Sicurezza per le guardie mediche italiane

ottobre 7, 2017 in Comunicati Stampa da alessia

Ancora violenza sui posti di lavoro. In questo caso i fatti sono avvenuti a Catania pochi giorni fa quando la dottoressa di turno della guardia medica di Trecastagni è stata aggredita e violentata da un utente. “Il servizio di continuità territoriale è sotto tiro: numerosissimi sono gli atti di violenza che medici e operatori subiscono dagli utenti e nel 70% dei casi le violenze sono contro le donne (Dossier “Violenza – storie di ordinaria follia”, a cura di FIMMG) – dice la senatrice di Sinistra Italiana, Alessia Petraglia – intervenendo per presentare una interrogazione depositata in Parlamento – Abbandonate al loro lavoro senza nemmeno l’ausilio di sistemi informatici che consentano l’accesso alla rete assistenziale, anche solo per svolgere al meglio la professione, le guardie mediche sono costrette a lavorare in condizioni precarie e in scarse condizioni di sicurezza. Preoccupazioni emerse anche dalla campagna #QuiSiCura, iniziativa che nasce da alcune dottoresse di Grosseto (Toscana).”

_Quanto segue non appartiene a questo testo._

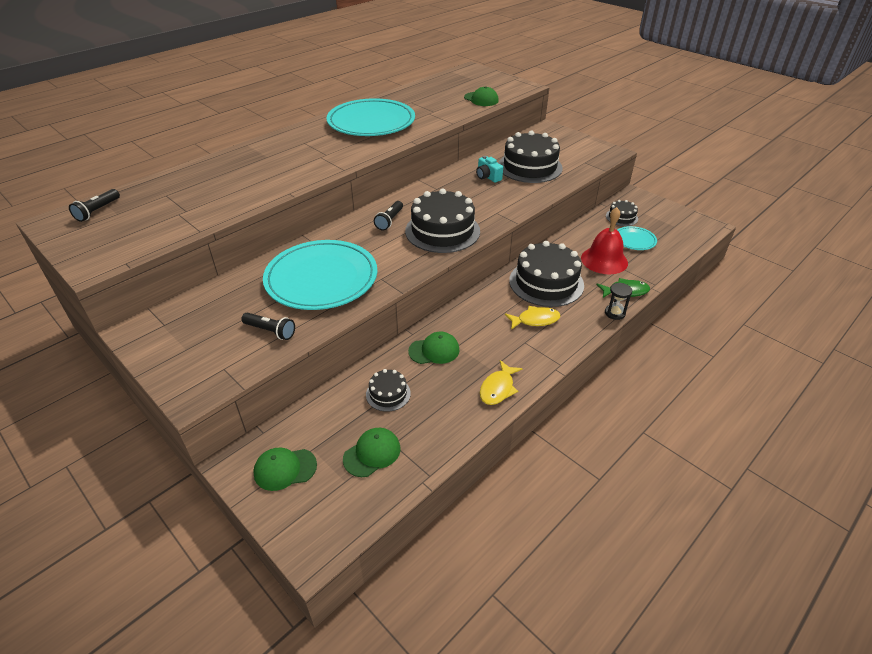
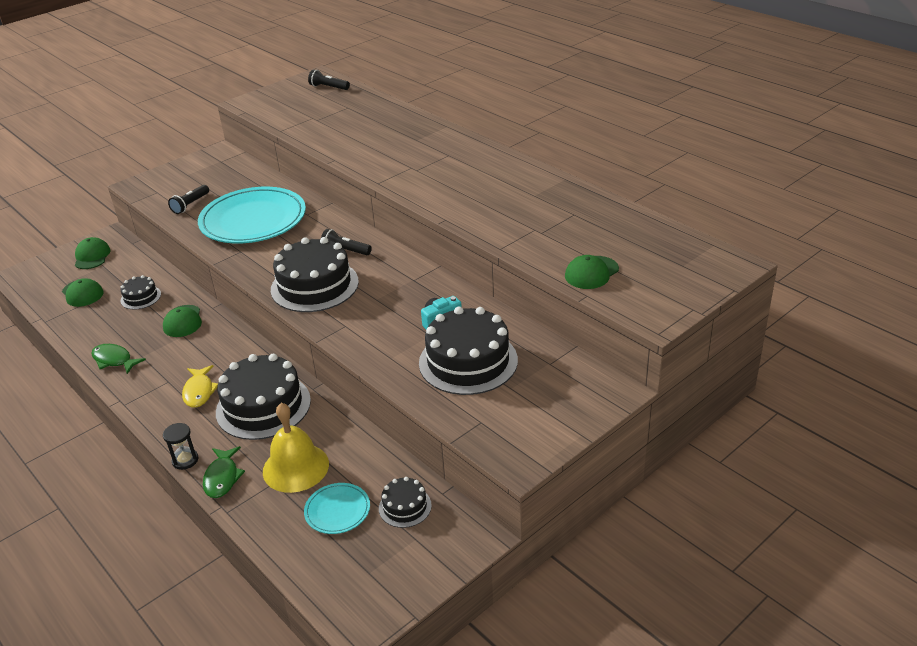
camera: 95 degrees right, 5 degrees down
turquoise plate [326,98,415,136] -> none
yellow fish [480,360,523,405] -> green fish [91,344,146,374]
red bell [581,207,628,274] -> yellow bell [263,403,329,493]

“Vorrei ricordare che l’Accordo Collettivo Nazionale (ACN) della Medicina Generale in materia di sicurezza prevede che l’Azienda garantisca che le sedi di servizio siano dotate di idonei locali, di adeguate misure di sicurezza, per la sosta e il riposo dei medici, nonché di servizi igienici. Per questo chiediamo – dice la senatrice Alessia Petraglia – che il Ministro faccia immediatamente una verifica delle condizioni dei luoghi di lavoro e che se necessario le sedi di guardia mediche vengano spostate dentro agli ospedali, o all’interno di associazioni, si adoperi affinché dove si svolge il servizio sia previsto un sistema di telecamere di video sorveglianza e di pronta chiamata delle forze dell’ordine. Infine è necessario che le guardie mediche non si rechino alle visite a domicilio da sole ma accompagnate da altro personale.”